The difference between these is that one (intra-) looks at how competent you are in making judgements about what you palpate, and whether the same findings are repeatable when you apply them to other people or other tissues that display similar characteristics. Do your current findings commonly agree with your previous findings? In this case, there is good intra-examiner reliability.

Inter-examiner evaluation looks at how much agreement there is when others palpate the same tissues. Do they come to the same conclusions you did? In that case, there is good inter-examiner reliability.

It’s worth reminding ourselves that such reliability does not necessarily mean accuracy has been achieved. The interpretation of methods of palpation that can reliably be duplicated and which agree with the palpation findings of someone else, does not in and of itself mean the conclusions deriving from the palpation exercise are accurate. You may both be wrong, depending on the basis for your interpretation of similar palpation findings. For example, you could reliably aim and hit a dartboard every time you threw a dart, and this would reflect your throwing reliability. However, only if you consistently or frequently hit the bull’s-eye would the dart-throwing be categorised as accurate.

So, how can we ensure better intra- and inter-examiner reliability and accuracy? I’ve explored ways to do this in my book Palpation and Assessment Skills, which attempts to lead the reader through multiple graduated exercises that should result in enhanced skills.

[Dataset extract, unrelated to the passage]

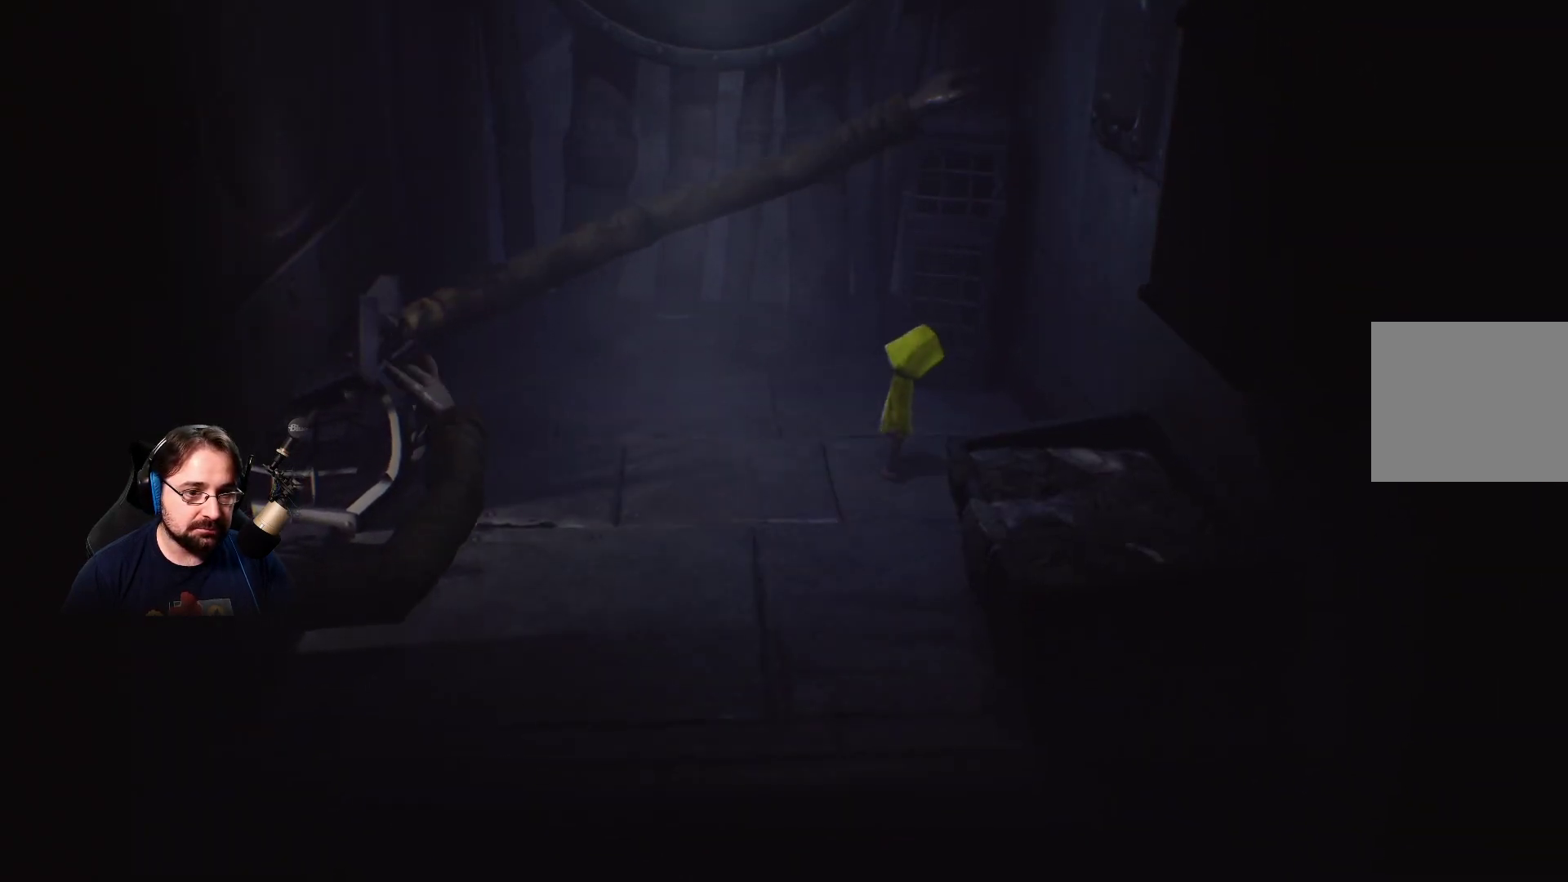
{"buttons": [], "left_stick": "center", "right_stick": "center", "events": []}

Assessment and palpation methods need to be standardized, well-taught and regularly assessed for both reliability and validity (accuracy). The acronym STAR is used in osteopathic medicine to describe characteristics that commonly are present and assessable when dysfunction exists:

  • S = sensitivity, because dysfunction usually increases sensitivity, soreness and pain.
  • T = tissue texture, because dysfunctional tissues usually “feel” different to surrounding or “normal” tissues (spasm, hyper- or hypotonic, “boggy,” fibrous, etc.).
  • A = asymmetry, because commonly, the same tissues on the other side of the body are more normal.
  • R = range of motion, because tissues that are dysfunctional commonly will display a decreased (sometimes increased) range, whether there is a joint, soft tissues or skin overlying the dysfunctional tissues.

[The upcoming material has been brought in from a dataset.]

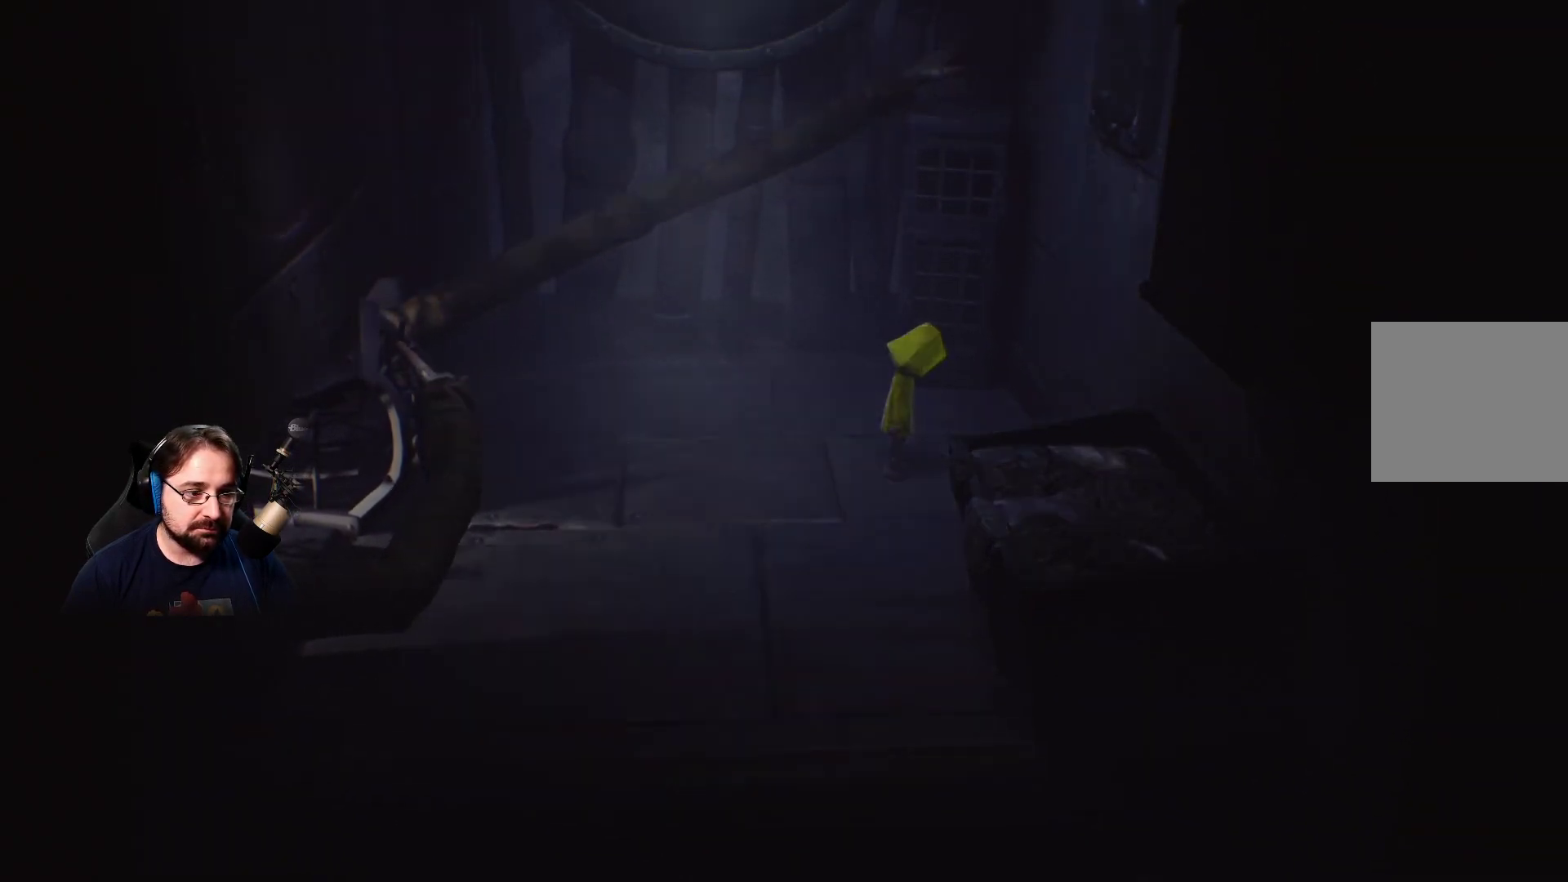
{"buttons": [], "left_stick": "center", "right_stick": "center", "events": []}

Some of these elements are measurable and some not. In other words, some are subjective (tissue texture, for example) and some are objective (range of motion, for example). One thing is certain: The more you practice palpation methods, the more sensitive and reliable your methods should become. What your palpation and assessment means depends on the degree of knowledge you have acquired and your particular belief system. For example, when palpating the radial pulse, your belief system might cause you to interpret findings as relating to heart rate, whereas someone else who appears to be performing precisely the same palpation might be evaluating qi levels in different meridian systems. I will return to the vast topic of palpation in a future issue.

Reference

  1. Frymann V. Palpation – Its Study in the Workshop. In: Academy of Applied Osteopathy Yearbook. Newark, Ohio: Academy of Applied Osteopathy, 1963, pp. 16-30.